DATASET:
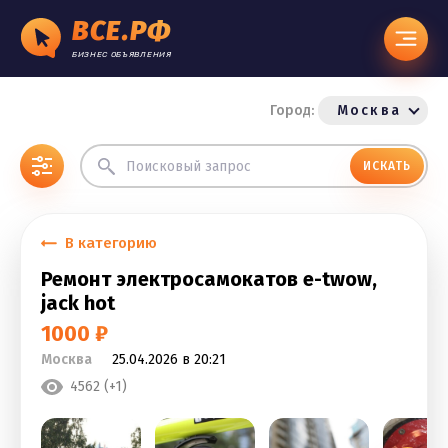
ВСЕ.РФ
БИЗНЕС ОБЪЯВЛЕНИЯ
Город:
Москва
ИСКАТЬ
В категорию
Ремонт электросамокатов e-twow,
jack hot
1000 ₽
Москва
25.04.2026 в 20:21
4562 (+1)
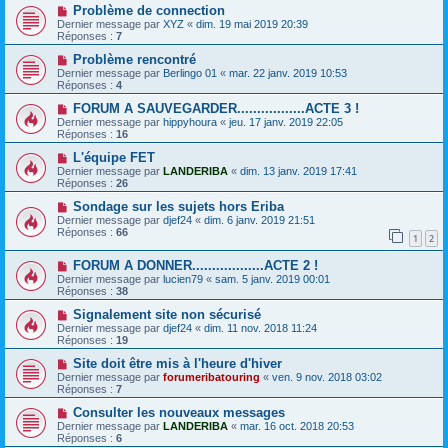
Problème de connection
Dernier message par
XYZ
«
dim. 19 mai 2019 20:39
Réponses :
7
Problème rencontré
Dernier message par
Berlingo 01
«
mar. 22 janv. 2019 10:53
Réponses :
4
FORUM A SAUVEGARDER.................ACTE 3 !
Dernier message par
hippyhoura
«
jeu. 17 janv. 2019 22:05
Réponses :
16
L'équipe FET
Dernier message par
LANDERIBA
«
dim. 13 janv. 2019 17:41
Réponses :
26
Sondage sur les sujets hors Eriba
Dernier message par
djef24
«
dim. 6 janv. 2019 21:51
Réponses :
66
1
2
FORUM A DONNER..................ACTE 2 !
Dernier message par
lucien79
«
sam. 5 janv. 2019 00:01
Réponses :
38
Signalement site non sécurisé
Dernier message par
djef24
«
dim. 11 nov. 2018 11:24
Réponses :
19
Site doit être mis à l'heure d'hiver
Dernier message par
forumeribatouring
«
ven. 9 nov. 2018 03:02
Réponses :
7
Consulter les nouveaux messages
Dernier message par
LANDERIBA
«
mar. 16 oct. 2018 20:53
Réponses :
6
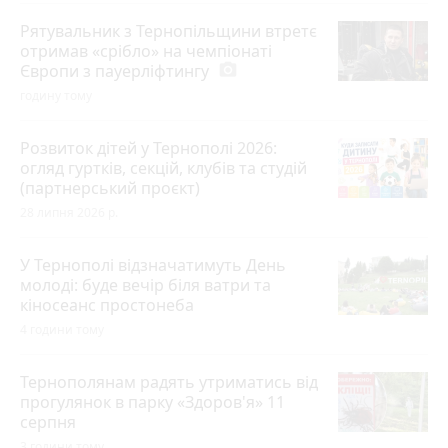
Рятувальник з Тернопільщини втретє
отримав «срібло» на чемпіонаті
Європи з пауерліфтингу
photo_camera
годину тому
Розвиток дітей у Тернополі 2026:
огляд гуртків, секцій, клубів та студій
(партнерський проєкт)
28 липня 2026 р.
У Тернополі відзначатимуть День
молоді: буде вечір біля ватри та
кіносеанс простонеба
4 години тому
Тернополянам радять утриматись від
прогулянок в парку «Здоров'я» 11
серпня
3 години тому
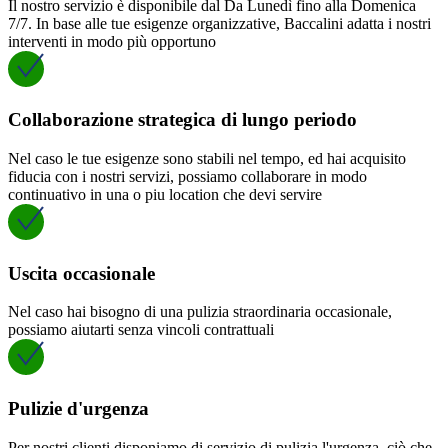
Il nostro servizio è disponibile dal Da Lunedì fino alla Domenica
7/7. In base alle tue esigenze organizzative, Baccalini adatta i nostri
interventi in modo più opportuno
Collaborazione strategica di lungo periodo
Nel caso le tue esigenze sono stabili nel tempo, ed hai acquisito
fiducia con i nostri servizi, possiamo collaborare in modo
continuativo in una o piu location che devi servire
Uscita occasionale
Nel caso hai bisogno di una pulizia straordinaria occasionale,
possiamo aiutarti senza vincoli contrattuali
Pulizie d'urgenza
Per nostri clienti disponiamo di servizio di pulizia l'urgenza, ciò che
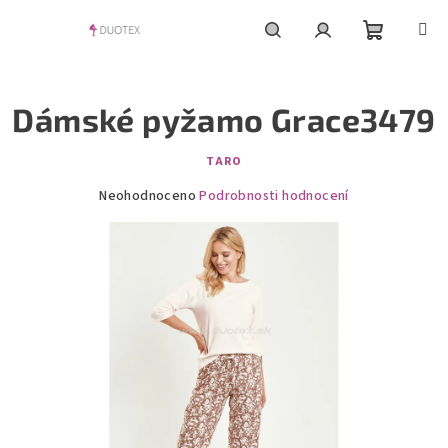
Přejít
na
obsah
Nákupní
Hledat
Přihlášení
Dámské pyžamo Grace3479
košík
TARO
Průměrné
Neohodnoceno
Podrobnosti hodnocení
hodnocení
produktu
je
0,0
z
5
hvězdiček.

WHAT TO WORK ON: Your task is to return the lines above, from the first one up to and including the line containing "Pulizie d'urgenza", minus any pictures.

COMPLETED TASK:
ВСЕ.РФ
БИЗНЕС ОБЪЯВЛЕНИЯ
Город:
Москва
ИСКАТЬ
В категорию
Ремонт электросамокатов e-twow,
jack hot
1000 ₽
Москва
25.04.2026 в 20:21
4562 (+1)
Problème de connection
Dernier message par
XYZ
«
dim. 19 mai 2019 20:39
Réponses :
7
Problème rencontré
Dernier message par
Berlingo 01
«
mar. 22 janv. 2019 10:53
Réponses :
4
FORUM A SAUVEGARDER.................ACTE 3 !
Dernier message par
hippyhoura
«
jeu. 17 janv. 2019 22:05
Réponses :
16
L'équipe FET
Dernier message par
LANDERIBA
«
dim. 13 janv. 2019 17:41
Réponses :
26
Sondage sur les sujets hors Eriba
Dernier message par
djef24
«
dim. 6 janv. 2019 21:51
Réponses :
66
1
2
FORUM A DONNER..................ACTE 2 !
Dernier message par
lucien79
«
sam. 5 janv. 2019 00:01
Réponses :
38
Signalement site non sécurisé
Dernier message par
djef24
«
dim. 11 nov. 2018 11:24
Réponses :
19
Site doit être mis à l'heure d'hiver
Dernier message par
forumeribatouring
«
ven. 9 nov. 2018 03:02
Réponses :
7
Consulter les nouveaux messages
Dernier message par
LANDERIBA
«
mar. 16 oct. 2018 20:53
Réponses :
6
Рятувальник з Тернопільщини втретє
отримав «срібло» на чемпіонаті
Європи з пауерліфтингу
photo_camera
годину тому
Розвиток дітей у Тернополі 2026:
огляд гуртків, секцій, клубів та студій
(партнерський проєкт)
28 липня 2026 р.
У Тернополі відзначатимуть День
молоді: буде вечір біля ватри та
кіносеанс простонеба
4 години тому
Тернополянам радять утриматись від
прогулянок в парку «Здоров'я» 11
серпня
3 години тому
Il nostro servizio è disponibile dal Da Lunedì fino alla Domenica
7/7. In base alle tue esigenze organizzative, Baccalini adatta i nostri
interventi in modo più opportuno
Collaborazione strategica di lungo periodo
Nel caso le tue esigenze sono stabili nel tempo, ed hai acquisito
fiducia con i nostri servizi, possiamo collaborare in modo
continuativo in una o piu location che devi servire
Uscita occasionale
Nel caso hai bisogno di una pulizia straordinaria occasionale,
possiamo aiutarti senza vincoli contrattuali
Pulizie d'urgenza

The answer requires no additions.